Nov 22, 2011


Besides from our official animal residents that star in every tour we have a couple of animal residents that roam freely inside the rehab. Bunnies, bucks and dassies form part of our Moholo family too.

The dassies or rock hyrax is biggest “family” we have here at the Rehab, as they form part of one of our breeding projects. Member of one of these families, closely related to elephants -even though their size doesn´t show it -, is Bruce.

Bruce is an older male dassie that was kicked out of his mount, probably by a territorial fight. All we know is he´s decided to adopt the female student quarters and the common room –whenever he gets a chance to slip in – as his new home. Being exiled from his mount, Bruce can no longer live with what used to be his family so he's moved on into making friends with the students. Since then he´s become a highly photographed personality and enjoys constant company and attention.

Staff members are also very fond of him, except when he decides to spend the night in one of their houses or on top of their cars. 

Nov 3, 2011

Update on Majete leopards

A pair of our leopards has officially been released in Malawi, with another 2 following by the end of this month. We are all anxiously following their movements by their GPS collars, they seem to be doing fine in their new home and we’ve been able to establish they both have made kills!.
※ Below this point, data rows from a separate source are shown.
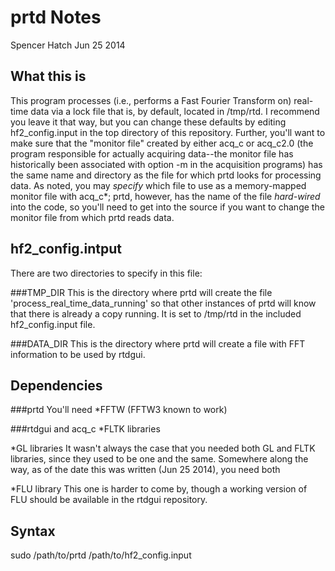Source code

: prtd Notes
=================================
Spencer Hatch
Jun 25 2014

What this is
--------------
This program processes (i.e., performs a Fast Fourier Transform on) real-time data via a lock file that is, by default, located in /tmp/rtd. I recommend you leave it that way, but you can change these defaults by editing hf2_config.input in the top directory of this repository. Further, you'll want to make sure that the "monitor file" created by either acq_c or acq_c2.0 (the program responsible for actually acquiring data--the monitor file has historically been associated with option -m in the acquisition programs) has the same name and directory as the file for which prtd looks for processing data. As noted, you may *specify* which file to use as a memory-mapped monitor file with acq_c*; prtd, however, has the name of the file *hard-wired* into the code, so you'll need to get into the source if you want to change the monitor file from which prtd reads data.


hf2_config.intput
--------------------
There are two directories to specify in this file:

###TMP_DIR
This is the directory where prtd will create the file 'process_real_time_data_running' so that other instances of prtd will know that there is already a copy running. It is set to /tmp/rtd in the included hf2_config.input file.

###DATA_DIR
This is the directory where prtd will create a file with FFT information to be used by rtdgui.


Dependencies
--------------
###prtd
You'll need
*FFTW (FFTW3 known to work)

###rtdgui and acq_c
*FLTK libraries

*GL libraries
It wasn't always the case that you needed both GL and FLTK libraries, since they used to be one and the same. Somewhere along the way, as of the date this was written (Jun 25 2014), you need both

*FLU library
This one is harder to come by, though a working version of FLU should be available in the rtdgui repository.

Syntax
-----------

sudo /path/to/prtd /path/to/hf2_config.input

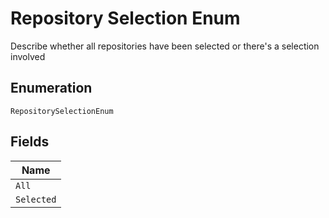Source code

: 
# Repository Selection Enum

Describe whether all repositories have been selected or there's a selection involved

## Enumeration

`RepositorySelectionEnum`

## Fields

| Name |
|  --- |
| `All` |
| `Selected` |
Sending our leopards to Malawi has raised many questions. With such abundance of leopards in the wild, authorities have been considering putting down the “problem” ones who are being pushed out due to territorial fights, as they seem to have a taste for cattle or expensive game. Facing this new problem we are grateful to be a part of this wonderful experience of being able to send leopards elsewhere.
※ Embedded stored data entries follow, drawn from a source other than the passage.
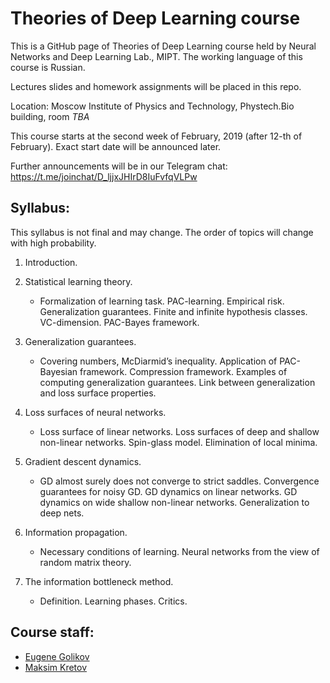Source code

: # Theories of Deep Learning course

This is a GitHub page of Theories of Deep Learning course held by Neural Networks and Deep Learning Lab., MIPT. The working language of this course is Russian.

Lectures slides and homework assignments will be placed in this repo.

Location: Moscow Institute of Physics and Technology, Phystech.Bio building, room *TBA*

This course starts at the second week of February, 2019 (after 12-th of February). Exact start date will be announced later.

Further announcements will be in our Telegram chat: https://t.me/joinchat/D_ljjxJHIrD8IuFvfqVLPw

## Syllabus:

This syllabus is not final and may change. The order of topics will change with high probability.

1. Introduction.

2. Statistical learning theory.
    * Formalization of learning task. PAC-learning. Empirical risk. Generalization guarantees. Finite and infinite hypothesis classes. VC-dimension. PAC-Bayes framework.

3. Generalization guarantees.
    * Covering numbers, McDiarmid’s inequality. Application of PAC-Bayesian framework. Compression framework. Examples of computing generalization guarantees. Link between generalization and loss surface properties.

4. Loss surfaces of neural networks.
    * Loss surface of linear networks. Loss surfaces of deep and shallow non-linear networks. Spin-glass model. Elimination of local minima.

5. Gradient descent dynamics.
    * GD almost surely does not converge to strict saddles. Convergence guarantees for noisy GD. GD dynamics on linear networks. GD dynamics on wide shallow non-linear networks. Generalization to deep nets.

6. Information propagation.
    * Necessary conditions of learning. Neural networks from the view of random matrix theory.

7. The information bottleneck method.
    * Definition. Learning phases. Critics.

## Course staff:

- [Eugene Golikov](https://github.com/varenick)
- [Maksim Kretov](https://github.com/kretovmk)

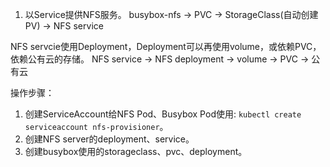 
1. 以Service提供NFS服务。 
busybox-nfs -> PVC -> StorageClass(自动创建PV) -> NFS service

NFS servcie使用Deployment，Deployment可以再使用volume，或依赖PVC，依赖公有云的存储。
NFS service -> NFS deployment -> volume
                              -> PVC -> 公有云

操作步骤：

1. 创建ServiceAccount给NFS Pod、Busybox Pod使用: `kubectl create serviceaccount nfs-provisioner`。
2. 创建NFS server的deployment、service。
3. 创建busybox使用的storageclass、pvc、deployment。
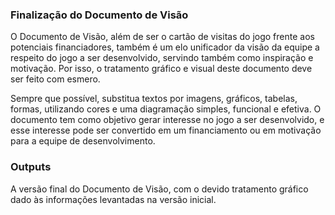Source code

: ### Finalização do Documento de Visão

O Documento de Visão, além de ser o cartão de visitas do jogo
frente aos potenciais financiadores, também é um elo unificador da visão da
equipe a respeito do jogo a ser desenvolvido, servindo também como inspiração e
motivação. Por isso, o tratamento gráfico e visual deste documento deve ser
feito com esmero.

Sempre que possível, substitua textos por imagens, gráficos, tabelas, formas,
utilizando cores e uma diagramação simples, funcional e efetiva. O
documento tem como objetivo gerar interesse no jogo a ser desenvolvido, e esse
interesse pode ser convertido em um financiamento ou em motivação para
a equipe de desenvolvimento.

### Outputs

A versão final do Documento de Visão, com o devido tratamento gráfico dado às
informações levantadas na versão inicial.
The leopards moved to Majete Wildlife Reserve in Malawi as part of a repopulation initiative started in 2003 by Dr Anthony Hall Martin, African Parks, Enviro Affairs and many others. In the 2003 the area of about 75.000 hectares had virtually no animals left. 30 animals were counted, this including duikers and warthogs. With a lot of community work they have now been able to make the community feel and care about these animals, as this new reserve gives employment to over 2500 people. The interesting thing is that the people that viciously protect the animals in the reserve are the same ones that nearly 10 years ago were poaching them. Having reintroduced more that 400 elephants, buffalo, sable antelope, 12 black rhinos, etc. it was now the turn for the predators. Only lions and leopards will be re introduced in the area as these are the ones that we have historical records of living in the area. They are looking to introduce 8 leopards and the lions will be only coming next year and so the project can be “finalized” in the term of reintroducing animals. It’s been a great success because we’ve managed to do our small bit and help reintroduce wildlife where humans had almost extinguished them, and this is makes us very proud!.
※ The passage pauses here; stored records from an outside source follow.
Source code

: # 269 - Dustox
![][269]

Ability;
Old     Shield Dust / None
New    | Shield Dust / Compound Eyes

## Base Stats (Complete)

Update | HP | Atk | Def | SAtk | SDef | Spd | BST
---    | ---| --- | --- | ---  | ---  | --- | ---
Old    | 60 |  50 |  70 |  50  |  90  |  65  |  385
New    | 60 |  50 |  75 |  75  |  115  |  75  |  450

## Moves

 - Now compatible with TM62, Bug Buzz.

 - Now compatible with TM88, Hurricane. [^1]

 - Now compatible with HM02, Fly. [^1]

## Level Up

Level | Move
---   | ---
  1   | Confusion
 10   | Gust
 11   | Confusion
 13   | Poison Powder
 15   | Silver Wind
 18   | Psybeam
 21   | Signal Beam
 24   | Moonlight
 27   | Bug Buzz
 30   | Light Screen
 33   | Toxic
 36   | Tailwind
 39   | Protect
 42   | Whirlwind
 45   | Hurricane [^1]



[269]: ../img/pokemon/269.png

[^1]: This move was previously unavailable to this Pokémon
As you may have realized our new logo has changed. Even if our image has changed, the star of it remains the same. Who is this bird in Moholo’s logo? Why is it so special you may ask? This bird is Queen our magnificent crowned eagle. When the Rehab began back in 1990 she was one of the “founding” animals that came along with Brian and Jenny from Natal.
Queen was hand raised and trained as a falconry bird for 8 years after which she turned very aggressive. She killed 3 dogs and injured the falconer’s wife and 2 other falconers. After this she was confined into a small cage. She was rescued and brought to us around 26 years ago. Brian’s son took her over and he had such a knack with birds she followed him around even chirping like a chicken. Charles soon left for the army for a year and so Queen very offended turned to Brian who was now bringing her food every day and now took comfort in his company.
As part of our awareness program we enhanced her choice and with the right permits and using the birds cainisim (killing of a nesting bird by a nest mate), we supplied her with fertile eggs taken from the wild, for her to incubate. She then raised 7 chicks; 6 of them were released into the wild and one of them was sent to a bird show in Cape Town. After this we decided to stop giving her fertile eggs as there is nowhere to put them back as their habitat is disappearing fast and there was the question of “will they survive”. After this she has laid another 7 infertile eggs and she’s currently on her 8th time. Since her eggs are infertile they rot and pop after 60 days of incubation.
She is not only our logo, but also our species’ ambassador as she’s part of our awareness and educational program, travelling with us to many educational venues.